After sitting by myself for all of twenty minutes in my apartment I would become twitchy. One night I texted my friend Kathleen and begged her to meet me. We went to a nearby bar where she bought me drinks, even though I knew she didn’t really have the scratch to spare. The feeling of being pitied—I hate that I like it.

I drank eight glasses of cheap white wine over the course of many hours. When we got back to the apartment, I pulled The Night of the Gun off the bookshelf and drunkenly read it out loud. I knew I was making my friend super uncomfortable, but she placated me by listening. What a nightmare. My roommate Yunna was awakened by the commotion and came out and stared at me through bleary eyes. She quietly asked if we could keep it down. I cried and told her I would try. When Kathleen left I continued drinking and reading my father’s book. I could hear him.

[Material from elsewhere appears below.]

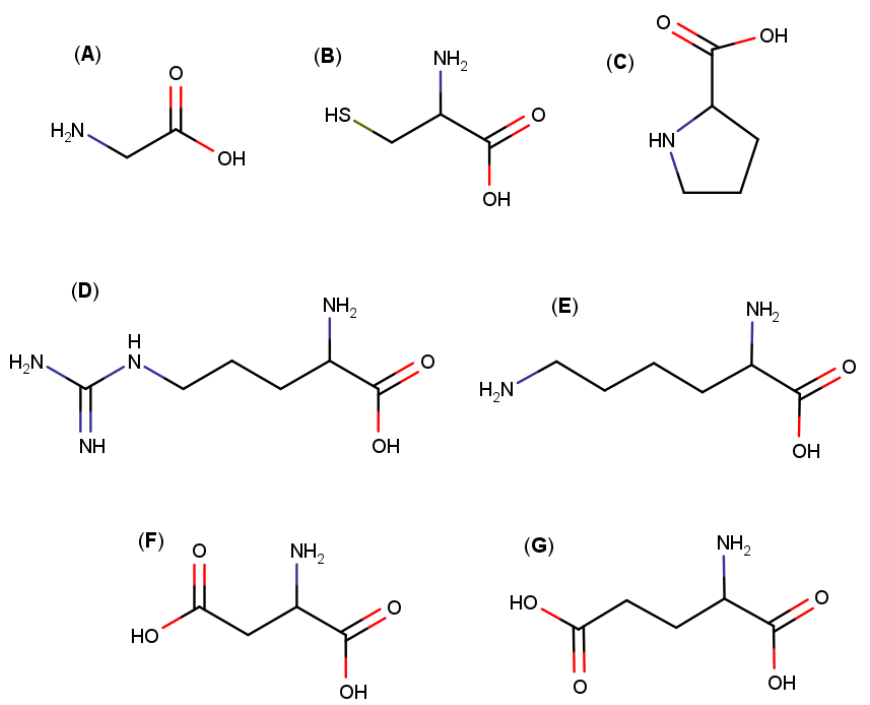
Figure 2. Molecular structures of: ( A ) glycine, ( B ) cysteine, ( C ) proline, ( D ) arginine, ( E ) lysine, ( F ) aspartic acid and ( G ) glutamic acid.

It had been two months since my dad died, and while I was spiritually thin, I was otherwise large, the continuous cycle of wine and pasta quickly leading to a fifteen-pound weight gain. Anything to stop the feelings, I muttered inside my own head. After another boozy night, I had to decide whether I was going to get up and face the day or spend it in bed. No one would care either way. I decided to text my twin.


Me: Waking up is the worst

MMC: Tell me about it

Me: How many times have you cried today?

MMC: 5

Me: But it’s not even 10am.

MMC: I know.



I often asked my dad the question “How do you do the next right thing?” He responded, “you wake up and things are better. that’s how.” But things do not seem better upon waking; they feel the same. Limbo.